# To do:
Gather every line in the records below that contains the word "index".

[Collected data entries]
****
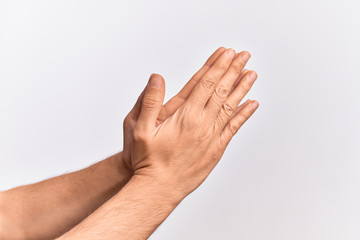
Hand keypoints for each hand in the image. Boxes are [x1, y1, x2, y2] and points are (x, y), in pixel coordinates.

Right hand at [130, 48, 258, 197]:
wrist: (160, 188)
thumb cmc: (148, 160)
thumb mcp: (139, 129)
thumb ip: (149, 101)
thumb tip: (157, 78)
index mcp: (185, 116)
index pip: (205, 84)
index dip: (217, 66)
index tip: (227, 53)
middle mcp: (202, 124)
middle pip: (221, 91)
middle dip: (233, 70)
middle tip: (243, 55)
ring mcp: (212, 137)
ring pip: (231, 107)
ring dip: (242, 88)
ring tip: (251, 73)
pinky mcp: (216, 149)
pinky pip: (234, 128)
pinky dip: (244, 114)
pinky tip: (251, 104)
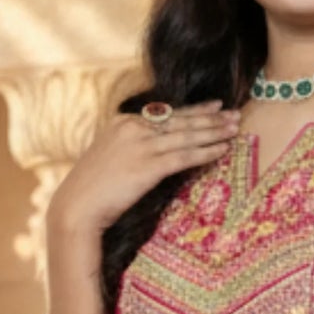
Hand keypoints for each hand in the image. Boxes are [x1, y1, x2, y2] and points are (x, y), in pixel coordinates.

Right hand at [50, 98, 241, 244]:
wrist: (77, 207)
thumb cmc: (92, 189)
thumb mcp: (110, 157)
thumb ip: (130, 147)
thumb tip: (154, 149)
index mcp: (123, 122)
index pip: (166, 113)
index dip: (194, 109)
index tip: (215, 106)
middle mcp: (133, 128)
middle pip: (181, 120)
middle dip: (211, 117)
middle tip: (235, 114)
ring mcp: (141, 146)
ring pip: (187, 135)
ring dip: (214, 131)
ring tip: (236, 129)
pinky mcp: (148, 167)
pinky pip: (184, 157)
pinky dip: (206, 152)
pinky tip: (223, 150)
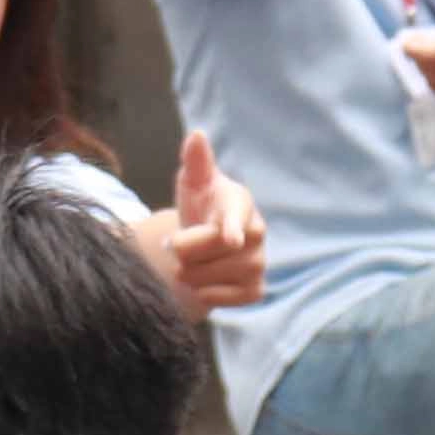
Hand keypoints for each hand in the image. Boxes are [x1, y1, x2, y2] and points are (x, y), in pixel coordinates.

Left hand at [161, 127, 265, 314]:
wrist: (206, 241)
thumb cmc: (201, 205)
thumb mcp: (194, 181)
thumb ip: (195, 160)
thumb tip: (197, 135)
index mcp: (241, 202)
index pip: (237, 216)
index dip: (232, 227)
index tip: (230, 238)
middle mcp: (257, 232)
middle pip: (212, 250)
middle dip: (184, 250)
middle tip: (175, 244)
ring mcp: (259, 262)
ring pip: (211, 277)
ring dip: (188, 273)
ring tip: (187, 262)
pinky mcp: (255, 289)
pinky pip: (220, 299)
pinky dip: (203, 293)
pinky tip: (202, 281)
****
# Written solution:
index mcp: (185, 116)
index pip: (205, 84)
index dip: (217, 66)
index tip: (227, 53)
index mcp: (123, 122)
index pip: (166, 113)
index dip: (194, 109)
index tip: (215, 106)
index mcp: (241, 202)
index pip: (237, 216)
index dip: (232, 227)
index tip: (230, 238)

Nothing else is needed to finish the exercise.